I poured the egg mixture over the shiitakes and onion in the pan and cooked it for about six minutes with a lid on, until the sides were set, the middle was still jiggly and the bottom browned. Usually a frittata is finished in the broiler. However, with no power and an electric igniter, my broiler was out of commission. I resorted to cutting the frittata into quarters and carefully flipping each quarter in the pan. Minus a few splatters, this technique worked quite well. Those who are brave can try using an equal sized pan (either nonstick or greased) to act as a “lid”, and flipping the frittata into the top pan to brown the other side.

The flavors in the frittata were deliciously hearty. The smoky cheese and bacon, meaty shiitake mushrooms and comforting eggs were satisfying on an icy afternoon. I huddled by the fire to warm my bones and eat my lunch. This dish is great warm or at room temperature, for any meal of the day. It can be served with ketchup or hot sauce, a side salad, or as a side dish to a larger meal. You can even put a wedge between two slices of bread and have a tasty sandwich. Enjoy!

Fireside Frittata

7 eggs
1/2 c. heavy cream
1/2 lb. shiitake mushrooms, sliced
1/4 large onion, diced
8 slices cooked bacon, crumbled, bacon grease reserved
1 3/4 c. shredded cheese
1 Tbs. chopped parsley (optional)
salt and pepper to taste

Cook the bacon, draining it on a paper towel and reserving 2 1/2 tablespoons of the grease.

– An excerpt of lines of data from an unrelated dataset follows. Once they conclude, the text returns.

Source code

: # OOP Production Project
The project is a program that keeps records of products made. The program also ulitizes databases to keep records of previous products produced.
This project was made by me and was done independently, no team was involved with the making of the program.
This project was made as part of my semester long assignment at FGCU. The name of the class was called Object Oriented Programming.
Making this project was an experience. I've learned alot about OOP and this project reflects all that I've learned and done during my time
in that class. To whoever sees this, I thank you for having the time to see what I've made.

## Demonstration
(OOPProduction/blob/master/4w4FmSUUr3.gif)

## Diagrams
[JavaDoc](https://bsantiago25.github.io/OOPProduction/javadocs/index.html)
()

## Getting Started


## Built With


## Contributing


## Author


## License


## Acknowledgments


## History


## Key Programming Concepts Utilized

Remove the stems from the shiitakes and wipe any dirty caps with a dry paper towel. Slice larger caps into quarters, medium caps in half and leave the smallest caps whole. Dice the onion into 1/2″ pieces. Over medium/low heat, sautè the shiitakes and onion in the bacon grease until softened and the onion is translucent. Turn off the heat.

Meanwhile, crack the eggs into a medium bowl. Add the heavy cream and whisk well, until a uniform light yellow color forms. Shred the cheese and add it to the egg mixture. Add the crumbled bacon to the egg mixture. Add the parsley, if desired. Stir the ingredients until they’re mixed well, adding salt and pepper to your liking. Over medium/low heat, add the egg mixture to the shiitakes and onion in the pan. Cover and cook for about 6 minutes, until the sides of the frittata are set and the center is still slightly jiggly.

If you have a broiler, remove the lid and place under the broiler for about two minutes, until the top is evenly browned. If you don’t have a broiler, carefully cut the frittata in quarters and flip each quarter, one at a time, to brown the top. Slice into wedges and serve warm or at room temperature.